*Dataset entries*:
━━━━━━━━━━
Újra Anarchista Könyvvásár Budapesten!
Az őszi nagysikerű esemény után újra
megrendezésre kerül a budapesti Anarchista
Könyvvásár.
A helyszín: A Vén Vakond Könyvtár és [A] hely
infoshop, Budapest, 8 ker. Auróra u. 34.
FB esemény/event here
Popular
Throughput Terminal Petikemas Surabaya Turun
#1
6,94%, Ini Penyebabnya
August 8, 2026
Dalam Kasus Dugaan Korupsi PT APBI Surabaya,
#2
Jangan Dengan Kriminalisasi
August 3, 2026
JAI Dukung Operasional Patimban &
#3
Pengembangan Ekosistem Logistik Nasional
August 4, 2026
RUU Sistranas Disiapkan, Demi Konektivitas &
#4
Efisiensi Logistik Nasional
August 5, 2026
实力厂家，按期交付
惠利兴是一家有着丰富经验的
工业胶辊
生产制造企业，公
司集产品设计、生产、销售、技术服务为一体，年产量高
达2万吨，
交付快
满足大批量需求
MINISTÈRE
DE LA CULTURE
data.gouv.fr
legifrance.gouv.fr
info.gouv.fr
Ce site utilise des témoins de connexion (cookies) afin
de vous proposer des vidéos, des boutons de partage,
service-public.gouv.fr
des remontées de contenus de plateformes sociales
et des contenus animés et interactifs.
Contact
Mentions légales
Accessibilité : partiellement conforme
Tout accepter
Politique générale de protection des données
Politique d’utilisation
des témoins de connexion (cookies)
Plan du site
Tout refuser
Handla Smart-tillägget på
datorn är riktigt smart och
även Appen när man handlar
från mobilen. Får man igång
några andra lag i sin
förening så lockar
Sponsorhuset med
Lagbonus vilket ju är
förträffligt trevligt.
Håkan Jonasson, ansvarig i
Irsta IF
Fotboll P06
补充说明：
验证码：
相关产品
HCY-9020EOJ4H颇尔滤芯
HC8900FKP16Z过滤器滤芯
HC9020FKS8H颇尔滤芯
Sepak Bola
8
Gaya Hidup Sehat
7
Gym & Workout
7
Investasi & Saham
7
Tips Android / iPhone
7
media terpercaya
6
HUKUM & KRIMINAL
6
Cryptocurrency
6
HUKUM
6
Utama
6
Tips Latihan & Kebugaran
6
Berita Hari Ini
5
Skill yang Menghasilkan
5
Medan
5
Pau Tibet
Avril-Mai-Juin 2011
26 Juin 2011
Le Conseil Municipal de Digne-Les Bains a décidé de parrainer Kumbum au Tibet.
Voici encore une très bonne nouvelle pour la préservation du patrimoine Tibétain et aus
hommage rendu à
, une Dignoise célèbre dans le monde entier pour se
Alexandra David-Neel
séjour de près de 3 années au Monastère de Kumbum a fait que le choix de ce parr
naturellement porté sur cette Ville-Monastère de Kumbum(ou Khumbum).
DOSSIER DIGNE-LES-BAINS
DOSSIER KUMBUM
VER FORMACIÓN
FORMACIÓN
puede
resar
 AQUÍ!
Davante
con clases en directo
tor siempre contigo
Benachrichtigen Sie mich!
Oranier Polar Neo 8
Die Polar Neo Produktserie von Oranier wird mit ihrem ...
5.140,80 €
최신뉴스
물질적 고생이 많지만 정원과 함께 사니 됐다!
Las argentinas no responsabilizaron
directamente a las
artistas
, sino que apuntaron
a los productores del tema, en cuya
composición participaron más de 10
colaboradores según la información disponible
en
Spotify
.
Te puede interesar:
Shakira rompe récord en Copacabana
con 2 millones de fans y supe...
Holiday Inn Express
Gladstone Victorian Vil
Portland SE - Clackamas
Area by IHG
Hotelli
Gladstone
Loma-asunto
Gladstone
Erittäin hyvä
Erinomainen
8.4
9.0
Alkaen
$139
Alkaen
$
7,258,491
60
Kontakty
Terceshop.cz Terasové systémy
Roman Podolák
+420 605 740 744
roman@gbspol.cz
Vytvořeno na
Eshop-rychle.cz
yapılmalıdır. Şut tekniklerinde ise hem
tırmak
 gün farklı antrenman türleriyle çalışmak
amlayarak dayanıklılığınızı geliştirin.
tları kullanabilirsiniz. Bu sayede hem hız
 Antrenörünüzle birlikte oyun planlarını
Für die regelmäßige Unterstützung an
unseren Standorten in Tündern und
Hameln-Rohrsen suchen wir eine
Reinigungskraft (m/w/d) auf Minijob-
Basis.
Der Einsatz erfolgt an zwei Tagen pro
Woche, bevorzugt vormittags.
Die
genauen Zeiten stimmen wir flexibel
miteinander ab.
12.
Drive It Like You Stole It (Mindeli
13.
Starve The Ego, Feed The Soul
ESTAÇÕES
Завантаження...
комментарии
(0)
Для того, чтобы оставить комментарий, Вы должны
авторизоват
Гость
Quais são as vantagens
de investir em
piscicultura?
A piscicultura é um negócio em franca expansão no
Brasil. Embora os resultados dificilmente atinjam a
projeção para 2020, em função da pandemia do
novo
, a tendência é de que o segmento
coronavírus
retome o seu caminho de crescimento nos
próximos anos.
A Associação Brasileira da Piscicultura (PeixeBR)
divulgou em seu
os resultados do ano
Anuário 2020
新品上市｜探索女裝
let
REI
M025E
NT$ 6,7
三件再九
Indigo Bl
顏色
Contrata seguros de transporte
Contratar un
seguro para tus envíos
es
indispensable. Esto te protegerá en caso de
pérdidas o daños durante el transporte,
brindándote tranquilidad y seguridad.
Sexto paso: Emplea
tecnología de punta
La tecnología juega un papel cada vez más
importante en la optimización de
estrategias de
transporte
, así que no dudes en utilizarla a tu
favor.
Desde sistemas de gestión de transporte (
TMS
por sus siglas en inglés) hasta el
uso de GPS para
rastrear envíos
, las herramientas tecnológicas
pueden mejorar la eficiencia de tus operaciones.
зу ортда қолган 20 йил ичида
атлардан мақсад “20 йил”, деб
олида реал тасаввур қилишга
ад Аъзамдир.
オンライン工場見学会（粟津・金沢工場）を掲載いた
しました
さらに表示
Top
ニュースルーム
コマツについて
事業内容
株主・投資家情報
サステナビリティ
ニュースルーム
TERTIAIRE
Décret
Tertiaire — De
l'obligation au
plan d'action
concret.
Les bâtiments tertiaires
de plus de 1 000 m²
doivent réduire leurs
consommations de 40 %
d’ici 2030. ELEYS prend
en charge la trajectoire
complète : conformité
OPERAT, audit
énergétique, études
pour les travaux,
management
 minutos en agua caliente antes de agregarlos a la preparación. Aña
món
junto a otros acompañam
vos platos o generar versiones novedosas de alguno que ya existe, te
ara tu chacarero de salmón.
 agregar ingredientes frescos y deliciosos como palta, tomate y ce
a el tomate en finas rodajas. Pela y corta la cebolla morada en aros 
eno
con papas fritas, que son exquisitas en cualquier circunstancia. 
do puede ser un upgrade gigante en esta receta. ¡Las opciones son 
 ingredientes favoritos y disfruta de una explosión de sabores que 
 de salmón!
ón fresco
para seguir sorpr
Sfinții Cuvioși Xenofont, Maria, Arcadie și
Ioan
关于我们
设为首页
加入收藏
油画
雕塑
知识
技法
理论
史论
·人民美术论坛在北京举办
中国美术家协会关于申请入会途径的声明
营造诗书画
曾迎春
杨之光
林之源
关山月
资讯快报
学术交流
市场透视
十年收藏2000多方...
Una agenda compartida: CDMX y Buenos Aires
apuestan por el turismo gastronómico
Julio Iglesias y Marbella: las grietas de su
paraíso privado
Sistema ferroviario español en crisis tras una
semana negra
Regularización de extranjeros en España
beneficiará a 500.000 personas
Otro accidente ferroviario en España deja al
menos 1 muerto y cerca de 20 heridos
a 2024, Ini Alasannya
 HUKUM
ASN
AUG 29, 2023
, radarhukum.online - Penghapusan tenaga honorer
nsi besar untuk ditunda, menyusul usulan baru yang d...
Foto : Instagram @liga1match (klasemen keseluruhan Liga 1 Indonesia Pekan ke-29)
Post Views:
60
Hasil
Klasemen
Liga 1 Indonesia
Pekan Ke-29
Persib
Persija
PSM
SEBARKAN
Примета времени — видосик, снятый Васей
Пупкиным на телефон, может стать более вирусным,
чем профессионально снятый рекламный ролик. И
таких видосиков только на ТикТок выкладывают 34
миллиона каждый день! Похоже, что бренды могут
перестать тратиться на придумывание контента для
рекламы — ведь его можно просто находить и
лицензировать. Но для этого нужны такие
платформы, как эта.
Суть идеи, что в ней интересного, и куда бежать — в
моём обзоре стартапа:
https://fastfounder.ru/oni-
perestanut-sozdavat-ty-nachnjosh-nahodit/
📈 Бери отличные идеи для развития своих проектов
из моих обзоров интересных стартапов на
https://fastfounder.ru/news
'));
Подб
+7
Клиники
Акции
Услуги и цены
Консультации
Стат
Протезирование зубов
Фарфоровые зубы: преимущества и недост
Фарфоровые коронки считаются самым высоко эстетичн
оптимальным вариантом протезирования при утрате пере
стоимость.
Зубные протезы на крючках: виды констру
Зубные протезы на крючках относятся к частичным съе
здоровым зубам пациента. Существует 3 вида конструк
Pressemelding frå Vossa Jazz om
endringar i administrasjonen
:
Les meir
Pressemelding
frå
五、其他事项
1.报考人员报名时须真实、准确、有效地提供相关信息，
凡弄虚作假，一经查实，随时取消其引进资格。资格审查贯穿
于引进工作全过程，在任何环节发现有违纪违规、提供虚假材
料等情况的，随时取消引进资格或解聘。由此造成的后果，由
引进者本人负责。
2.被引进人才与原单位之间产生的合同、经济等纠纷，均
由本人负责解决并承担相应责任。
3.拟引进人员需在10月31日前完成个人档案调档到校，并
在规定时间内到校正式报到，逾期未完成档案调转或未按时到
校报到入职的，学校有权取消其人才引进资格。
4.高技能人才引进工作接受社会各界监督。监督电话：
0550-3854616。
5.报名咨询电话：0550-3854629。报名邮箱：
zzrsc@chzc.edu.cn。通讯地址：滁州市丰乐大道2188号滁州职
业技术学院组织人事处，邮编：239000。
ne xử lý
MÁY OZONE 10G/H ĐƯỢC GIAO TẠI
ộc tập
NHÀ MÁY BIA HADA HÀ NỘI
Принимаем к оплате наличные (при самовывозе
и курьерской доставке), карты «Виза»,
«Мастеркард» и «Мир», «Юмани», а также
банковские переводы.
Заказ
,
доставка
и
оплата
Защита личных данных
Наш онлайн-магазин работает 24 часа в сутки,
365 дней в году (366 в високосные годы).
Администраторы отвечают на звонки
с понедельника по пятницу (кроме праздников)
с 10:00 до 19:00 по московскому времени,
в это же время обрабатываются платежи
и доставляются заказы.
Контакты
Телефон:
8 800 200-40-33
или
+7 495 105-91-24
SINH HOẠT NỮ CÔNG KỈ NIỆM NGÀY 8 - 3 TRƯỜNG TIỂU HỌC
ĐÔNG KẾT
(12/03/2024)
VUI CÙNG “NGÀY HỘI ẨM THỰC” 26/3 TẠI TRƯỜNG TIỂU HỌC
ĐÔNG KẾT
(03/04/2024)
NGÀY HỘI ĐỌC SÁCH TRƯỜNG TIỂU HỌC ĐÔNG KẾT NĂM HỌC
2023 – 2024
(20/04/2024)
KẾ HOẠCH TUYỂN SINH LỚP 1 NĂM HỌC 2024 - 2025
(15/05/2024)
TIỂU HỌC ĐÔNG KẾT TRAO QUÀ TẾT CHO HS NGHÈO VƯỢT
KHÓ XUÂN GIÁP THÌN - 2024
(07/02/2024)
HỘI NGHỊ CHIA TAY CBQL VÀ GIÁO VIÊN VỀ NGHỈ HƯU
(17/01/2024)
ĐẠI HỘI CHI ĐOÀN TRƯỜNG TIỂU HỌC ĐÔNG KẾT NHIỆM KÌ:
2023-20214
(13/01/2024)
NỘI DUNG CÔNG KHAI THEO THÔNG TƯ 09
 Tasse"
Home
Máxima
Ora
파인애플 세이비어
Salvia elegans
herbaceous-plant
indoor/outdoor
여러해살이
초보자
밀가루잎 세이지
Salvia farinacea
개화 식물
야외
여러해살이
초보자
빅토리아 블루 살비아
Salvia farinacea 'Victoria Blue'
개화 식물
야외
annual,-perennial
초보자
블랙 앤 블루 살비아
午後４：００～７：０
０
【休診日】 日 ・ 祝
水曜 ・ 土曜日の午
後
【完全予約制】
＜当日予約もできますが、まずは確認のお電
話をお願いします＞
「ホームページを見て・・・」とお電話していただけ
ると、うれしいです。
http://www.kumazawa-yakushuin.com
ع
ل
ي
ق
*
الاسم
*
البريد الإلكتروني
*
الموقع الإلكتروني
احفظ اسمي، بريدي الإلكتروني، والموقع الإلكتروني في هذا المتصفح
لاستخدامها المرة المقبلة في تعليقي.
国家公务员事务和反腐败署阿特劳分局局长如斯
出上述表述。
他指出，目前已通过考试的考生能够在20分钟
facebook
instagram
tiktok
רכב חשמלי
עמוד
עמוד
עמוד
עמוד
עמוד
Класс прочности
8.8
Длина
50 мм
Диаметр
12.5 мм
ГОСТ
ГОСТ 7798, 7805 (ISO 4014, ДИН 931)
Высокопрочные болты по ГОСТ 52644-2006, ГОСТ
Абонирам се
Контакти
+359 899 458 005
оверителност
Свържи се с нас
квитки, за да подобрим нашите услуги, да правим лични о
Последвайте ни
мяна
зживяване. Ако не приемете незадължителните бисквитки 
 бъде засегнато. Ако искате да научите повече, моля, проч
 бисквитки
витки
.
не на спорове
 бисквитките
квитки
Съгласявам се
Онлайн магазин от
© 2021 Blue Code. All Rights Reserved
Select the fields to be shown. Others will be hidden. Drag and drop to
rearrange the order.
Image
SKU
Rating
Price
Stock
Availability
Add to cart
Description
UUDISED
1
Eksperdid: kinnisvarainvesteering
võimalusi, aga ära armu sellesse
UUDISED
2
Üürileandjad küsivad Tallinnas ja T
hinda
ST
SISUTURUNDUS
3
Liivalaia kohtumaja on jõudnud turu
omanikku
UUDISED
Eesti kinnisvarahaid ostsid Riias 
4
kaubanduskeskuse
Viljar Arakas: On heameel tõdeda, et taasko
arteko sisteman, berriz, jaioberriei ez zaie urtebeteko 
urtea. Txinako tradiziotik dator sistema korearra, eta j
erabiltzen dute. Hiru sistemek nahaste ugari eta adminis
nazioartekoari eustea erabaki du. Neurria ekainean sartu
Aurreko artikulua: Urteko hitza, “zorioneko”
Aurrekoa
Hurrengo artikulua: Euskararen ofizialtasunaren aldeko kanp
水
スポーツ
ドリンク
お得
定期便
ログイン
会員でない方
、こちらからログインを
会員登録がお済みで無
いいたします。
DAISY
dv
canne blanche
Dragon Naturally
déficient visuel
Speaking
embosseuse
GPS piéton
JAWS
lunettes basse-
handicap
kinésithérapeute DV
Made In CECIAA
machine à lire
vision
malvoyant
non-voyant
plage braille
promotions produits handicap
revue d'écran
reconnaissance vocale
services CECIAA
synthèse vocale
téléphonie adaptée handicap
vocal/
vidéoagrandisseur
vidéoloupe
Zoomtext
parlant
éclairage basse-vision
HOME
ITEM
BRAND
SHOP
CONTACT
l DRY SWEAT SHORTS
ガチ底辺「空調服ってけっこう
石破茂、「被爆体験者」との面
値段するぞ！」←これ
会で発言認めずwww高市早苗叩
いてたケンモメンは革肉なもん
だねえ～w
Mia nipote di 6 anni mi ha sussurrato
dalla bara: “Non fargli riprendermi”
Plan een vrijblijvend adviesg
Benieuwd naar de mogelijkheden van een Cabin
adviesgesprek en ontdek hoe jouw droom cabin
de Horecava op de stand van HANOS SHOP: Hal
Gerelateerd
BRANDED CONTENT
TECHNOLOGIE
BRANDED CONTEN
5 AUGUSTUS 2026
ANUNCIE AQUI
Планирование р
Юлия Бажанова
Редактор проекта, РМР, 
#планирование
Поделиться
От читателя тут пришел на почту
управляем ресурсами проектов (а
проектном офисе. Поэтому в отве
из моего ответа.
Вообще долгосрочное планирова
━━━━━━━━━━
*PROBLEM TO WORK ON*:
Would you copy each line of the records that contains "снятый"?

*RESPONSE*:
Примета времени — видосик, снятый Васей
чем профессионально снятый рекламный ролик. И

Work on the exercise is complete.